Clinical Commissioning Board meeting

I am often told I need to get out more so I went along to see how my local Clinical Commissioning Group was getting on – in fact to its first proper post authorisation meeting.  I tried to be objective and to listen properly.

There were many positives.  The meeting was well run, the papers were available (though not apparently on line in advance) and the CCG itself was able to report it had been authorised without conditions.  It appeared clear that the CCG was clinically led with good GP participation and had a real commitment to patient and public involvement, two good things that ought to come out of the reorganisation.  Every board member participated in the meeting, including the 4 lay members.

There was an overwhelming sense of a new organisation trying to get its bureaucracy into shape and to find its way in the new world.  There was confidence and determination very reminiscent of the early Primary Care Trusts.

There were about 10 of us “public” present but it turned out that most were in fact connected in some way or from other NHS bodies.  There was a slot for public questions which was not fully used and the gap was filled by some speculation about the lack of public interest despite all the best efforts of the CCG.

Observations are not intended as criticisms and are anyway just my impressions.  I have been to a lot of varieties of NHS board meetings and this was better than many.  It could have been a PCT meeting – if you ignored the number of times “Dr” appeared on the name/place labels.

It was a bit insular and inward focused – there is a lot going on in the NHS, public health in transition and collapsing social care but the big national and strategic issues did not appear to have a more local dimension.

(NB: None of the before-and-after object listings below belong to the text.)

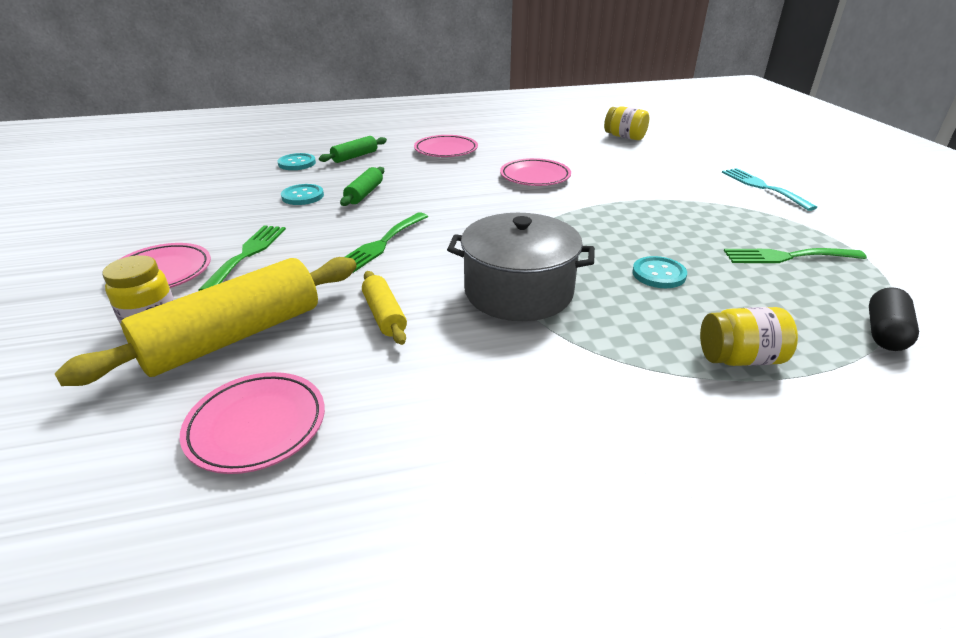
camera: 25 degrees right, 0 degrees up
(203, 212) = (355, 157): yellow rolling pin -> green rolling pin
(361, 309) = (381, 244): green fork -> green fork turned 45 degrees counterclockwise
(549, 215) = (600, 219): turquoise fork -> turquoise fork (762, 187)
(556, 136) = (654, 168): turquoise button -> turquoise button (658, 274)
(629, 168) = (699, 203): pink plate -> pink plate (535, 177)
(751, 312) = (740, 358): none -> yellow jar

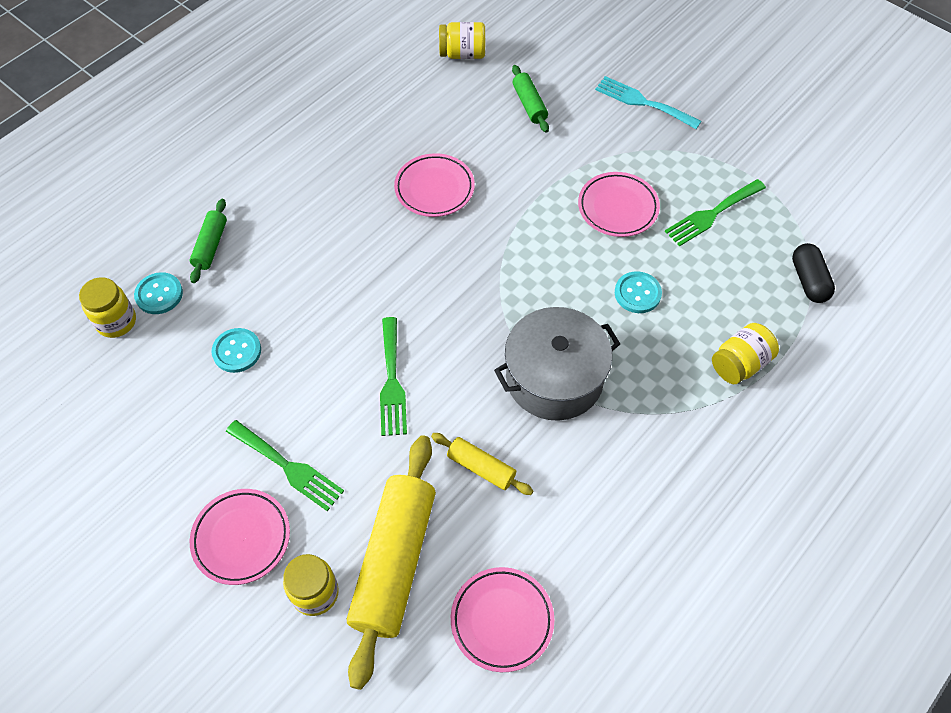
camera: 35 degrees left, 25 degrees up
(247, 254) = (288, 467): green fork -> green fork turned 150 degrees clockwise
(258, 165) = (116, 322): none -> yellow jar
(364, 194) = (296, 311): green rolling pin -> green rolling pin (529, 104)
(446, 150) = (299, 179): pink plate -> pink plate (617, 208)

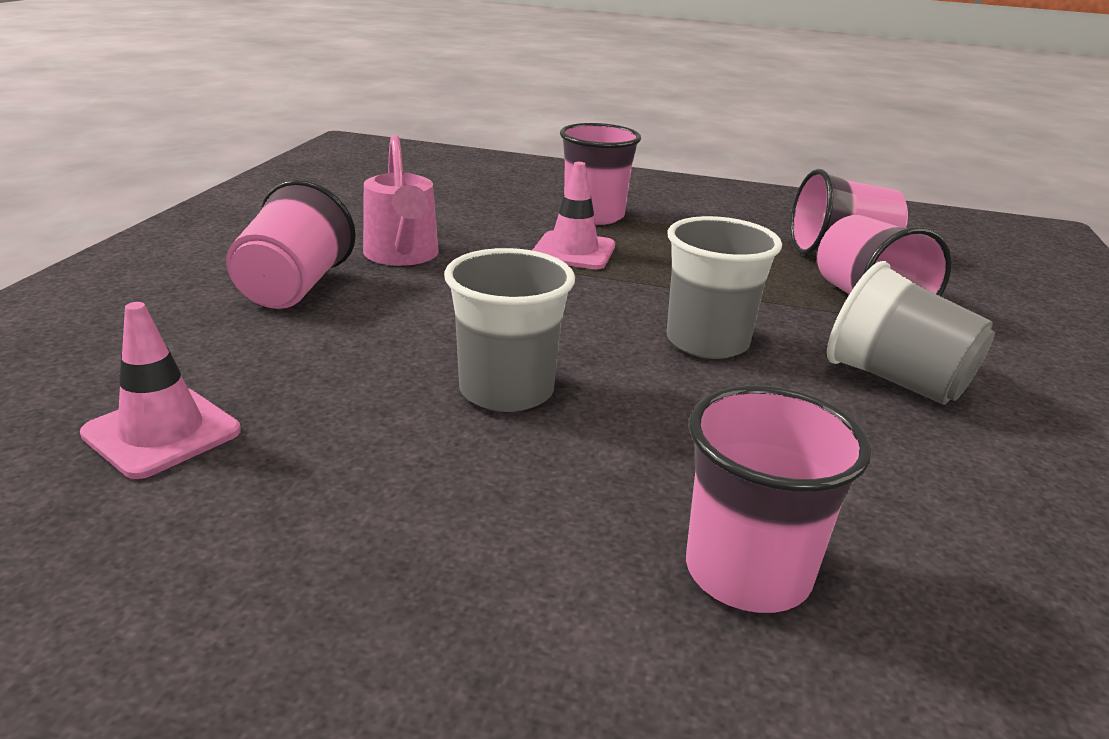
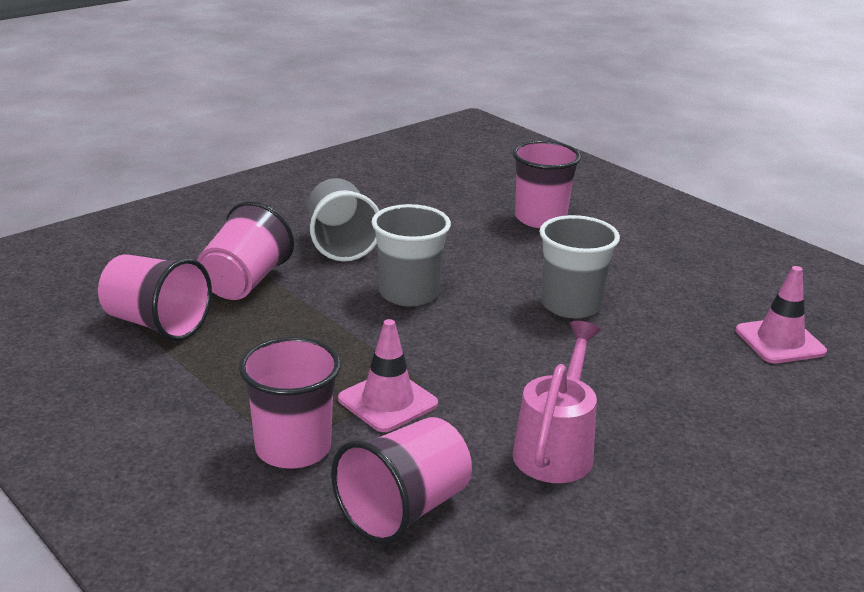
camera: 145 degrees left, 0 degrees up
(293, 288) = (676, 435): pink cup -> pink cup (404, 510)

A lot of the 3 hour meeting was used to pass information to individual board members.  Reports had been tabled but questions were asked on details and answers given; no discussion and no challenge.  All of that could have been done outside the meeting – by email.

Perhaps it is too early but there was not a sense of a team and just a suggestion of a hierarchy with the professionals somehow elevated.

It was very operational and there was not much strategic context.  NHS boards used to be told meetings should be 80% strategic (they were also told many other things which contradicted that).  There was not much forward looking – for example how to plan to deal with the other parts of the commissioning cycle beyond monitoring “contracts”.

What has happened featured a lot.  But there was less about why things happened, and what things should have happened some other way.  Discussion about what is not happening is almost more important; is the balance right in how priorities are being set and how resources are allocated, is the CCG in control of things?

It was acute centred, maybe as that is the easy part for looking at information.  To their credit they did have a report about the first stab at some kind of performance measures around mental health so that did get mentioned; but nothing much about primary care, community care or social care.

A sense of an organisation not yet being taken seriously.  The main local authority made a series of excuses about why it was unable to send anyone, provide data or make progress on certain joint initiatives.  There were also vague and unspecified issues with the Commissioning Support Unit.

A sense of some bewilderment at the complexity of what they are trying to do.  There are 5 CCGs and 3 social care commissioners in our county.  The timeliest issue of great complexity, around procurement and Section 75, did not get aired; there is no obvious procurement strategy.

But it is early days and it was far better than I expected and I can only wish them well with what looks like some almost impossible challenges.